Start of TEXT PROVIDED
In several extensions (RelatedArticles, Page-Previews) we have moved to sampling logging by buckets determined from a stable session id, in order to consistently log all events in a user session. See T167236: userSessionToken in RelatedArticles schema does not seem to survive beyond one pageview for context, for example.
Things we duplicate across projects right now for sampling by user session:
- Checking if window.navigator.sendBeacon is available
- Calling mw.experiments with mw.user.sessionId and checking bucket to set the the logging on or off
- Setting the logger to mw.track or noop or the schema sampling to 0 or 1 depending on the previous check.
Which is a bit of boilerplate. Nothing too serious but if this type of logging is going to be something common then it would be interesting to abstract it.
What
Explore different options for a unique API shared across mediawiki extensions to log events sampled by user session.
Some must haves
- Configurable sampling rate
- Initial events will be delivered (to log events like page/feature loaded)
- No php conditional registration of ResourceLoader modules and async loading of such modules in the client
AC
- List proposals of APIs w/ pros and cons
- Discuss
- Create follow up tasks to implement the API, and update existing code to use it
Proposals
1. Use Extension:WikimediaEvents with new event buses
- Unconditionally log with mw.track
- Implement two more buses in WikimediaEvents that take a configuration param:
- sampled_event.session.<Schema> (config: Config, eventData: any)
- buckets/samples based on mw.user.sessionId
- do we need mw.experiments.getBucket({ name }) in the config or would the schema name be enough to derive a unique name?
End of TEXT PROVIDED
▸ **WHAT TO PRODUCE**
Reproduce the whole proposal above on event logging sampled by user session, word for word.
Start of EXERCISE DATA
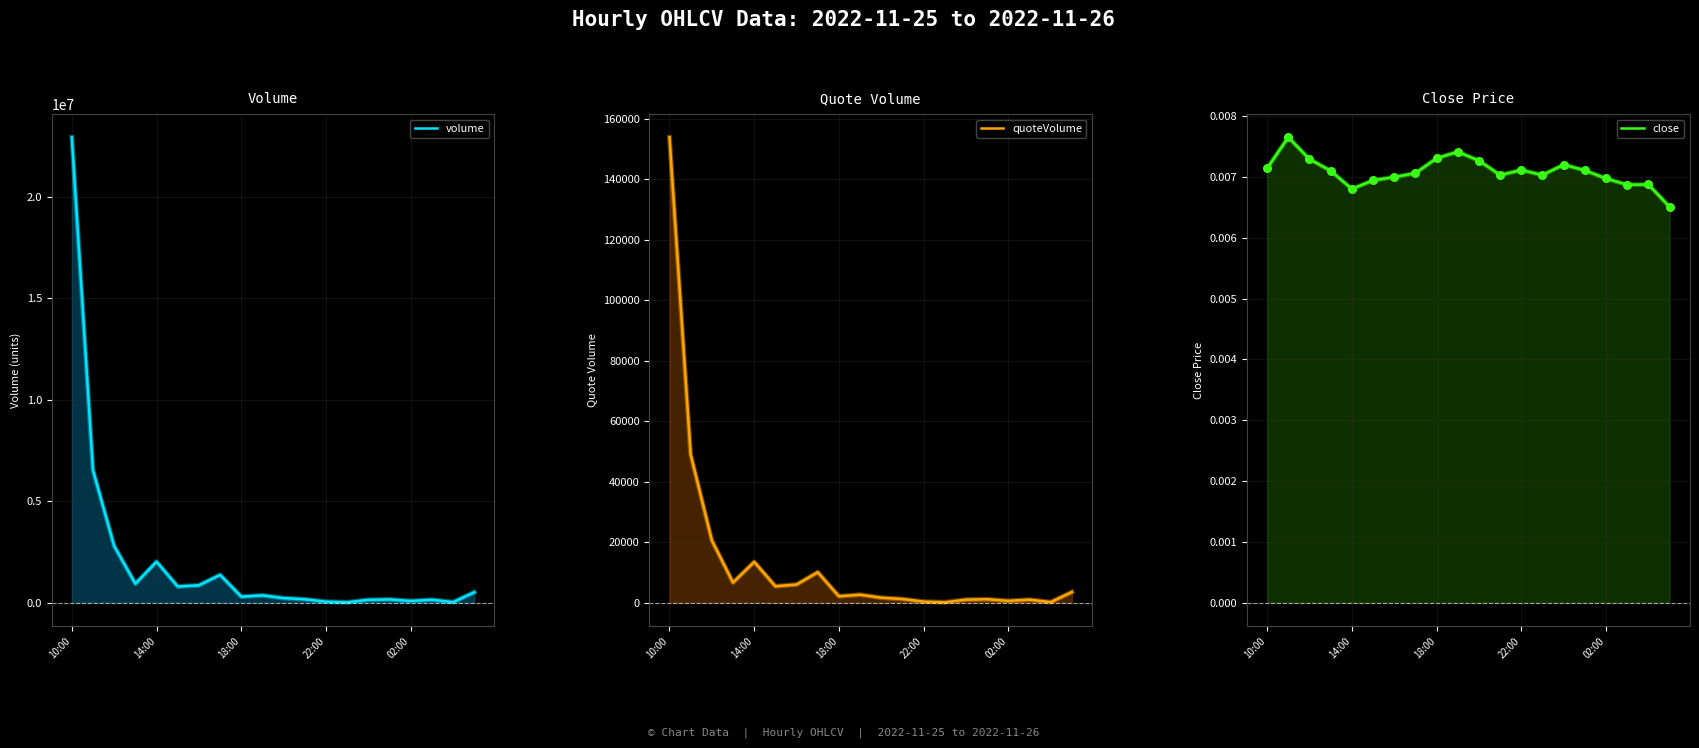

Which series contains the lowest Y value?

close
End of EXERCISE DATA
▸ **TASK RESULT**
In several extensions (RelatedArticles, Page-Previews) we have moved to sampling logging by buckets determined from a stable session id, in order to consistently log all events in a user session. See T167236: userSessionToken in RelatedArticles schema does not seem to survive beyond one pageview for context, for example.
Things we duplicate across projects right now for sampling by user session:
- Checking if window.navigator.sendBeacon is available
- Calling mw.experiments with mw.user.sessionId and checking bucket to set the the logging on or off
- Setting the logger to mw.track or noop or the schema sampling to 0 or 1 depending on the previous check.
Which is a bit of boilerplate. Nothing too serious but if this type of logging is going to be something common then it would be interesting to abstract it.
What
Explore different options for a unique API shared across mediawiki extensions to log events sampled by user session.
Some must haves
- Configurable sampling rate
- Initial events will be delivered (to log events like page/feature loaded)
- No php conditional registration of ResourceLoader modules and async loading of such modules in the client
AC
- List proposals of APIs w/ pros and cons
- Discuss
- Create follow up tasks to implement the API, and update existing code to use it
Proposals
1. Use Extension:WikimediaEvents with new event buses
- Unconditionally log with mw.track
- Implement two more buses in WikimediaEvents that take a configuration param:
- sampled_event.session.<Schema> (config: Config, eventData: any)
- buckets/samples based on mw.user.sessionId
- do we need mw.experiments.getBucket({ name }) in the config or would the schema name be enough to derive a unique name?